# Budget Electric inboard



## bmacfarquhar (Jan 12, 2010)

I read with some interest the extensive thread on putting a golf cart type motor in place of an inboard. Someone threw out the idea of a motor for $450, a charge controller for $150 and 4 golf cart batteries for $400 as a bare minimum docking power solution. I completely understand the range limitations and limited usefulness of such a setup and do not want to discuss comparing it to fossil fuel alternatives.

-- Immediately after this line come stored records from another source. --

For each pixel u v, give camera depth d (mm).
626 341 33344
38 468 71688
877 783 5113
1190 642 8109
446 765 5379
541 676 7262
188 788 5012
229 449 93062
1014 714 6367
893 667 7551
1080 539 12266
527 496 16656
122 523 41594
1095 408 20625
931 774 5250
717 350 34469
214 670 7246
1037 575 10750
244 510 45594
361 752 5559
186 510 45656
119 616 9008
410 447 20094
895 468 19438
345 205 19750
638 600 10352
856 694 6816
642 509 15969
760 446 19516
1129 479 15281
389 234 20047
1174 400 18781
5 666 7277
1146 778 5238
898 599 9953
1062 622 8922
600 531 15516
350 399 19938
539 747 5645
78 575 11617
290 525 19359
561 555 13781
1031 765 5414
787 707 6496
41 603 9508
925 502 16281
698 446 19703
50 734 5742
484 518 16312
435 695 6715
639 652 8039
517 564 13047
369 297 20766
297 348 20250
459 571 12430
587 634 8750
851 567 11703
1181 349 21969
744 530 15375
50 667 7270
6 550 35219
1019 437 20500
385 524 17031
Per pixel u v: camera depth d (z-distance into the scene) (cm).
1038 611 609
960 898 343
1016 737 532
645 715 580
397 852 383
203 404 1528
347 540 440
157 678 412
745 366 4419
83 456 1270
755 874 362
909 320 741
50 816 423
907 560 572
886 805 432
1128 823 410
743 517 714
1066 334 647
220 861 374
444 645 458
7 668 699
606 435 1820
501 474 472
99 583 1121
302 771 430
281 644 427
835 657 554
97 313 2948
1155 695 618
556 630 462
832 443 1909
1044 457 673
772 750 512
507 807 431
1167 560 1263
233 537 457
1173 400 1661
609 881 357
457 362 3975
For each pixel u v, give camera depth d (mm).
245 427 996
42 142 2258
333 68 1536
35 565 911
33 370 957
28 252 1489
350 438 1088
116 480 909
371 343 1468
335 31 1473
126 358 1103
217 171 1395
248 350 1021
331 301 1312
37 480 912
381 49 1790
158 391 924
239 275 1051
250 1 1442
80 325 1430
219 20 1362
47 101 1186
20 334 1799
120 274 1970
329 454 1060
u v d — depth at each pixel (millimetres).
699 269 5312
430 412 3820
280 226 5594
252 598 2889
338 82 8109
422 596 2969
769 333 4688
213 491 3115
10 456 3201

I just want to iron out the bare minimum components to get say 3-4 horsepower and a half hour or so of run time. Let assume you kept the stock prop and shaft that came with the original Atomic 4 setup. How would you create the drive linkage to the original shaft? Some sort of belt/ gearing? Are there pre-existing kits or parts for this purpose that are cheap? Anybody have some plans for how to build such a linkage? I'd prefer to use off the shelf parts from other applications then pay someone an arm and a leg for the same parts with a sticker on it. If anyone has any ideas I'd greatly appreciate them.


----------



## newpbs (Apr 21, 2008)

*Motor Controller*

You didn't mention the need for a motor controller. Electric motors have a great deal of torque right from the start. A motor controller helps to ease the motor rotation from a dead start. It will also provide you with reverse rotation. A simple on/off switch with a reversing circuit will not do it.

Paul


----------



## Architeuthis (Mar 3, 2008)

Ahhh I lost a long post. Here is a summary

Starter motors, cheap and powerful. Simple control, a push button to a relay. the bendix drive engages shaft, releases when done. Short duty cycle offset by using more. Consider liquid cooling, hey it worked for my computer.

Trolling motors.

Then basic 48VDC system. Electric Drives

Adapt an electric car kit.

Then an AC drive with electronic controller.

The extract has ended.